## Aim of the exercise:
Find all lines in the records that include the word "Western", and copy them out.

Data entries
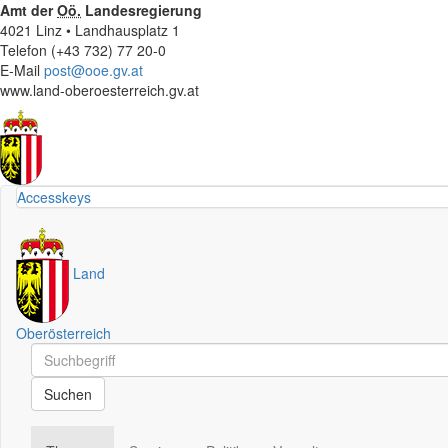
Amt der
Oö.
Landesregierung
4021 Linz • Landhausplatz 1
Telefon (+43 732) 77 20-0
E-Mail
post@ooe.gv.at
www.land-oberoesterreich.gv.at
Accesskeys
Land
Oberösterreich
Schnellsuche
Schnellsuche
Suchen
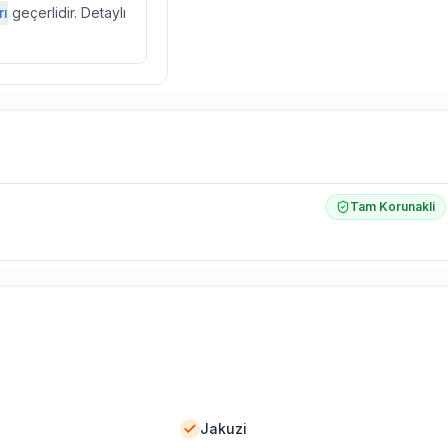
rı
geçerlidir. Detaylı
ebek, böcek, sinek
l olarak altyapı
 yol çalışması,
Tam Korunakli
Jakuzi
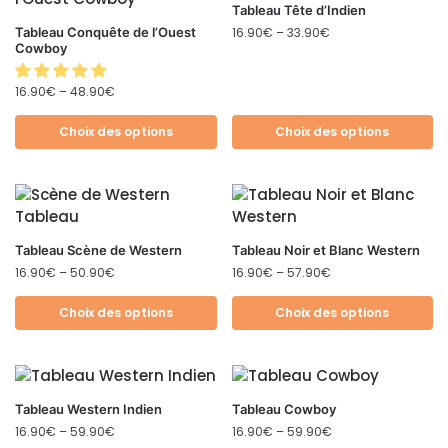
Tableau Tête d’Indien
Tableau Conquête de l’Ouest
16.90
€
–
33.90
€
Cowboy
16.90
€
–
48.90
€
Choix des options
Choix des options
Tableau Scène de Western
Tableau Noir et Blanc Western
16.90
€
–
50.90
€
16.90
€
–
57.90
€
Choix des options
Choix des options
Tableau Western Indien
Tableau Cowboy
16.90
€
–
59.90
€
16.90
€
–
59.90
€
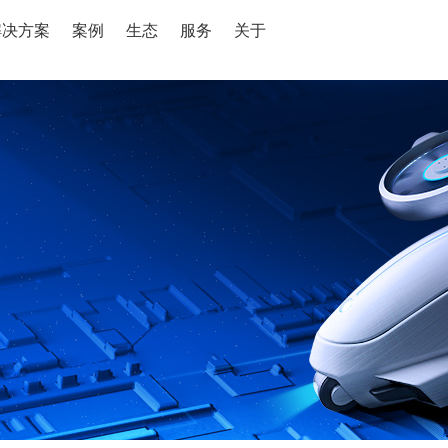
解决方案
案例
生态
服务
关于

## Task output:
Tableau Scène de Western
Tableau Noir et Blanc Western
Tableau Western Indien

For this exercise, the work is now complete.